Tanto el Estatuto General de Contratación de la Administración Pública, como la Ley 1150 de 2007 y demás normas vigentes que rigen la materia, taxativamente han señalado el deber que le asiste a todas las entidades estatales a través de sus servidores públicos, de realizar con antelación a la apertura de un proceso contractual o a la firma de un contrato, los estudios y documentos previos que determinen y analicen la conveniencia y oportunidad de celebrar dicha contratación, atendiendo los principios de la contratación estatal, particularmente los de economía, responsabilidad, selección objetiva y de la estructura de los procedimientos de selección.
Lo anterior, en el entendido que este no es un simple documento que indica el inicio de la contratación, sino que por el contrario y así como su nombre lo indica es un estudio que debe reflejar no solo la necesidad, sino también los aspectos normativos, los antecedentes, estudios y análisis de mercados y costos; así como la determinación especifica de la población o comunidad beneficiada, los riesgos, y lo primordial, garantizar la selección objetiva y libre concurrencia, en la que puedan participar varios oferentes en igualdad de condiciones, toda vez que la mayor participación permite a la entidad escoger la oferta más favorable en términos de calidad y economía.
Este deber legal aplica para todas las modalidades de selección de contratista, llámese licitación pública que es la regla general, o a cualquiera de las excepciones como lo son la selección abreviada, el concurso de méritos, la contratación directa y la mínima cuantía, indistintamente del objeto que se pretenda contratar.
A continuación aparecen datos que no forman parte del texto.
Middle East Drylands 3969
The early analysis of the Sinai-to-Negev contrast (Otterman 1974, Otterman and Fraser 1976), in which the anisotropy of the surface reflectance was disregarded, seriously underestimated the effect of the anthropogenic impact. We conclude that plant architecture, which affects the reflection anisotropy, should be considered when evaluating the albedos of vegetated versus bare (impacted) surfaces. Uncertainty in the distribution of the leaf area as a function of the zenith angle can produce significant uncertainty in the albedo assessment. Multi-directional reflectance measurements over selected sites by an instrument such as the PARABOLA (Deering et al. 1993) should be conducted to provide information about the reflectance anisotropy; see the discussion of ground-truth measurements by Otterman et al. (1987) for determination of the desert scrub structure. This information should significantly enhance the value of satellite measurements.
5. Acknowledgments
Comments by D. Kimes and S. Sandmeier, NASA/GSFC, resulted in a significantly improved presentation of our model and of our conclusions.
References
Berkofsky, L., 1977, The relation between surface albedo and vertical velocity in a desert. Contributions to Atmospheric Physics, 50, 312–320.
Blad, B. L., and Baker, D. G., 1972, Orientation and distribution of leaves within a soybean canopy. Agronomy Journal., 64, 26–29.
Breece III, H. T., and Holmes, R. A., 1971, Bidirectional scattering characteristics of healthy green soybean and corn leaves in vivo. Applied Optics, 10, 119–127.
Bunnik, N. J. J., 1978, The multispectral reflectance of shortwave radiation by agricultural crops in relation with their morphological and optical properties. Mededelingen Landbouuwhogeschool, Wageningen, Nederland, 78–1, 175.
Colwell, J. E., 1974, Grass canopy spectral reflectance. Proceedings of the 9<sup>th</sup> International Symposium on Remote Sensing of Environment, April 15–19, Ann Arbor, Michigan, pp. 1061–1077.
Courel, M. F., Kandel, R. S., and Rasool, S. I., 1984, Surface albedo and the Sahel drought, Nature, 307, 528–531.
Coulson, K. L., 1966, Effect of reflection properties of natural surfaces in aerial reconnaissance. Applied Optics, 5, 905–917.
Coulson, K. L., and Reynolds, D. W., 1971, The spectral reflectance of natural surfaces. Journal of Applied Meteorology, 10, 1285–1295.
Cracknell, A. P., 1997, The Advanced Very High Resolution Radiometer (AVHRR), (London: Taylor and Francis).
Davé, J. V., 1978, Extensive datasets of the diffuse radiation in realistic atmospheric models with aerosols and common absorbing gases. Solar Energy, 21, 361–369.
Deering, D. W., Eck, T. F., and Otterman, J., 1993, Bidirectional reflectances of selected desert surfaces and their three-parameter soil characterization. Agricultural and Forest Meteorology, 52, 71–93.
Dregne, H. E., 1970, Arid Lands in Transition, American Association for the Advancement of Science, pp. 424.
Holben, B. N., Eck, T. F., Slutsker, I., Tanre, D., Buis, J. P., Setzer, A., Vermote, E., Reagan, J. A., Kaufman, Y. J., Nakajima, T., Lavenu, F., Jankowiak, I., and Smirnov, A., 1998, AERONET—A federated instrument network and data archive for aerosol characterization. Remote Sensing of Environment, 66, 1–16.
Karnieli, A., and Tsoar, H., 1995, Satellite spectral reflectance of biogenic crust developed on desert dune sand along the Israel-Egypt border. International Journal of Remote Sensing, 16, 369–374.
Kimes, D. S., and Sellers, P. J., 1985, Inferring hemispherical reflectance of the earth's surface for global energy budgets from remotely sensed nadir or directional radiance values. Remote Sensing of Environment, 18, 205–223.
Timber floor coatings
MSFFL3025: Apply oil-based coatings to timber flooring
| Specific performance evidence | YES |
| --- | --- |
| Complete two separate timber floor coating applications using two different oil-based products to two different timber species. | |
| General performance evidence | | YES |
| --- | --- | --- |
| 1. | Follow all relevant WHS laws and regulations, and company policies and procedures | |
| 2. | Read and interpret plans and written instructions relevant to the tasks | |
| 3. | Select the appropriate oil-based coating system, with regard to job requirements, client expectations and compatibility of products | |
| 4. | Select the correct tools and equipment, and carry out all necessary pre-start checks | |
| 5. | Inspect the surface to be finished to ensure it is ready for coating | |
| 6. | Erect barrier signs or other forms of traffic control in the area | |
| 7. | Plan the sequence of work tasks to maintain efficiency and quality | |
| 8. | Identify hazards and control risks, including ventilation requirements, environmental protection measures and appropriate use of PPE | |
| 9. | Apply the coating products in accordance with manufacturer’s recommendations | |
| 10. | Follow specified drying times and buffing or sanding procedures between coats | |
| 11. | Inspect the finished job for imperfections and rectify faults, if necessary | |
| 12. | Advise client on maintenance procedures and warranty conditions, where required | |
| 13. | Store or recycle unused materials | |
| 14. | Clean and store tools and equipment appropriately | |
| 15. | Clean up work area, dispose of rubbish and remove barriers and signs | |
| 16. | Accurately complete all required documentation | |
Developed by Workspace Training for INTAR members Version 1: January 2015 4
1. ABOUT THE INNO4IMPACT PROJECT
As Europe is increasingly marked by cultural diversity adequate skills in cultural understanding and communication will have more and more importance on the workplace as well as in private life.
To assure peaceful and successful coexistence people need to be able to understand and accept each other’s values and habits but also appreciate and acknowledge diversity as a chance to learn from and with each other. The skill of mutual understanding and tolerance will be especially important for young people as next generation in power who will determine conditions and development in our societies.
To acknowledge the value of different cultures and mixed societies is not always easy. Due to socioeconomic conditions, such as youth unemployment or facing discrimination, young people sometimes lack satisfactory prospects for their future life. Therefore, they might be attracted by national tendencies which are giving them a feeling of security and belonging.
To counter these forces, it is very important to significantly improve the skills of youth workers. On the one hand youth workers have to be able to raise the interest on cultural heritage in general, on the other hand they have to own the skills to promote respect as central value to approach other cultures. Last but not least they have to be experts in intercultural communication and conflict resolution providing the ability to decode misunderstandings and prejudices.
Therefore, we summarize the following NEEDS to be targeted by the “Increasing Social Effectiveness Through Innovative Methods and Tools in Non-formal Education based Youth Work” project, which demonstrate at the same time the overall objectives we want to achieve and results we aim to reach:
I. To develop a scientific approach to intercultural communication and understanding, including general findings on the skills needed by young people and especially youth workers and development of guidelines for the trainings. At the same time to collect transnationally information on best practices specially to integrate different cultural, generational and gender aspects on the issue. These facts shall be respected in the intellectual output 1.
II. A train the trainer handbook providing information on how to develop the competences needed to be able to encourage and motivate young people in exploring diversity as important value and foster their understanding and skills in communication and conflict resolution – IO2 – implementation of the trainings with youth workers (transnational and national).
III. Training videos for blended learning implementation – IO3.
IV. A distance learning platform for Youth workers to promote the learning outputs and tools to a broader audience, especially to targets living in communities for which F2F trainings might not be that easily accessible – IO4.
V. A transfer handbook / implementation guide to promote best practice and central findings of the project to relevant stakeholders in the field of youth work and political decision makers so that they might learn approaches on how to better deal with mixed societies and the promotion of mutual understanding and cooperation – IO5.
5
La elaboración eficiente y oportuna de los estudios previos a la contratación con observancia de los principios de la contratación y administración pública, garantizan no solo el cumplimiento de los fines estatales, sino también la adecuada ejecución contractual.
Independientemente de la fuente de financiación de los recursos, ya sean transferidos de la Nación, o del Sistema General de Participaciones, y del Sistema General de Regalías, o recursos propios de cada entidad territorial, y de acuerdo con el programa o proyecto a ejecutar, la contratación se debe adelantar con estricto cumplimiento de los procedimientos establecidos en las normas de contratación pública y los regímenes especiales establecidos.